- _Exercise description_
Each record should be copied exactly, and none of them omitted.

**** Records for processing ****

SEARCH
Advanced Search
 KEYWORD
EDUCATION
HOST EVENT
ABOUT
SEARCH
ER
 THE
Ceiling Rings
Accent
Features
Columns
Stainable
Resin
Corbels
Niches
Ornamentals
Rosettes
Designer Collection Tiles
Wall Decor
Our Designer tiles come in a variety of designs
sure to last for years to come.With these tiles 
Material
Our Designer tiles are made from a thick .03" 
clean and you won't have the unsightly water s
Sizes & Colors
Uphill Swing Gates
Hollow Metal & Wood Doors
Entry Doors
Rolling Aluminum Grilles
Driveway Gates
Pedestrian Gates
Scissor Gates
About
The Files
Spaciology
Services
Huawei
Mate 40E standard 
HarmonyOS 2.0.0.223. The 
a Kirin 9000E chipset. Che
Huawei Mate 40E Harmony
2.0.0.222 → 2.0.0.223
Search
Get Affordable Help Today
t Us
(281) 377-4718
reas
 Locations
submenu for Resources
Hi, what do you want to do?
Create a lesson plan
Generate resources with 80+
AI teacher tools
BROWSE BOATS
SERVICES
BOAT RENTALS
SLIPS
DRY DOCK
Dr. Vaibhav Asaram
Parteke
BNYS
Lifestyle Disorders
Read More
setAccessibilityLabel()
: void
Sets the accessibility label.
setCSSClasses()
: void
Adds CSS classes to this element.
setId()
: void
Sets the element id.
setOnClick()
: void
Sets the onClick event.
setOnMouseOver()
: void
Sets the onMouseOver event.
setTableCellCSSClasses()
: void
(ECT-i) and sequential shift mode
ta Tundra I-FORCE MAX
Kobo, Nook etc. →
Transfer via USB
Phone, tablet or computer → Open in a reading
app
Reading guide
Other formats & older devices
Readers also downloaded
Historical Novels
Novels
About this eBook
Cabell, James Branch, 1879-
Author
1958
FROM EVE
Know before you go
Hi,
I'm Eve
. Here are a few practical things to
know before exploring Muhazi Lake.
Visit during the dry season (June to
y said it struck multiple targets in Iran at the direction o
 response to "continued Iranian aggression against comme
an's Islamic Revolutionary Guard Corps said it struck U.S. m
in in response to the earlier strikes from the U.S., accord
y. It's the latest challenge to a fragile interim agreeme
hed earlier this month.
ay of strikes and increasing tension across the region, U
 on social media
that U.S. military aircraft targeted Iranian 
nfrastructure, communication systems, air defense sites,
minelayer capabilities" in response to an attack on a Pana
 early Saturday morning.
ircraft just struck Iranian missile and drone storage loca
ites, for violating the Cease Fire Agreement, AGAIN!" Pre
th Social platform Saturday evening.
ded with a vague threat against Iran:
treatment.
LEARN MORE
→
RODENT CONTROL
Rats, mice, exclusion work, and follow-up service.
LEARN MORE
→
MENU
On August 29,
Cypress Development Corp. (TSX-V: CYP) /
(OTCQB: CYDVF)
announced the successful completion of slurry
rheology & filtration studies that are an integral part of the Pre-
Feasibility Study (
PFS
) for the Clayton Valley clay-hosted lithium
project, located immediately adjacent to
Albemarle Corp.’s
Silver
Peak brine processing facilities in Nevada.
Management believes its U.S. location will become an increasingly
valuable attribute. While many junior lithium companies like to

****

- _Response to the task_
SEARCH
Advanced Search
 KEYWORD
EDUCATION
HOST EVENT
ABOUT
SEARCH
ER
 THE
Ceiling Rings
Accent
Features
Columns
Stainable
Resin
Corbels
Niches
Ornamentals
Rosettes
Designer Collection Tiles
Wall Decor
Our Designer tiles come in a variety of designs
sure to last for years to come.With these tiles 
Material
Our Designer tiles are made from a thick .03" 
clean and you won't have the unsightly water s
Sizes & Colors
Uphill Swing Gates
Hollow Metal & Wood Doors
Entry Doors
Rolling Aluminum Grilles
Driveway Gates
Pedestrian Gates
Scissor Gates
About
The Files
Spaciology
Services
Huawei
Mate 40E standard 
HarmonyOS 2.0.0.223. The 
a Kirin 9000E chipset. Che
Huawei Mate 40E Harmony
2.0.0.222 → 2.0.0.223
Search
Get Affordable Help Today
t Us
(281) 377-4718
reas
 Locations
submenu for Resources
Hi, what do you want to do?
Create a lesson plan
Generate resources with 80+
AI teacher tools
BROWSE BOATS
SERVICES
BOAT RENTALS
SLIPS
DRY DOCK
Dr. Vaibhav Asaram
Parteke
BNYS
Lifestyle Disorders
Read More
setAccessibilityLabel()
: void
Sets the accessibility label.
setCSSClasses()
: void
Adds CSS classes to this element.
setId()
: void
Sets the element id.
setOnClick()
: void
Sets the onClick event.
setOnMouseOver()
: void
Sets the onMouseOver event.
setTableCellCSSClasses()
: void
(ECT-i) and sequential shift mode
ta Tundra I-FORCE MAX
Kobo, Nook etc. →
Transfer via USB
Phone, tablet or computer → Open in a reading
app
Reading guide
Other formats & older devices
Readers also downloaded
Historical Novels
Novels
About this eBook
Cabell, James Branch, 1879-
Author
1958
FROM EVE
Know before you go
Hi,
I'm Eve
. Here are a few practical things to
know before exploring Muhazi Lake.
Visit during the dry season (June to
y said it struck multiple targets in Iran at the direction o
 response to "continued Iranian aggression against comme
an's Islamic Revolutionary Guard Corps said it struck U.S. m
in in response to the earlier strikes from the U.S., accord
y. It's the latest challenge to a fragile interim agreeme
hed earlier this month.
ay of strikes and increasing tension across the region, U
 on social media
that U.S. military aircraft targeted Iranian 
nfrastructure, communication systems, air defense sites,
minelayer capabilities" in response to an attack on a Pana
 early Saturday morning.
ircraft just struck Iranian missile and drone storage loca
ites, for violating the Cease Fire Agreement, AGAIN!" Pre
th Social platform Saturday evening.
ded with a vague threat against Iran:
treatment.
LEARN MORE
→
RODENT CONTROL
Rats, mice, exclusion work, and follow-up service.
LEARN MORE
→
MENU
On August 29,
Cypress Development Corp. (TSX-V: CYP) /
(OTCQB: CYDVF)
announced the successful completion of slurry
rheology & filtration studies that are an integral part of the Pre-
Feasibility Study (
PFS
) for the Clayton Valley clay-hosted lithium
project, located immediately adjacent to
Albemarle Corp.’s
Silver
Peak brine processing facilities in Nevada.
Management believes its U.S. location will become an increasingly
valuable attribute. While many junior lithium companies like to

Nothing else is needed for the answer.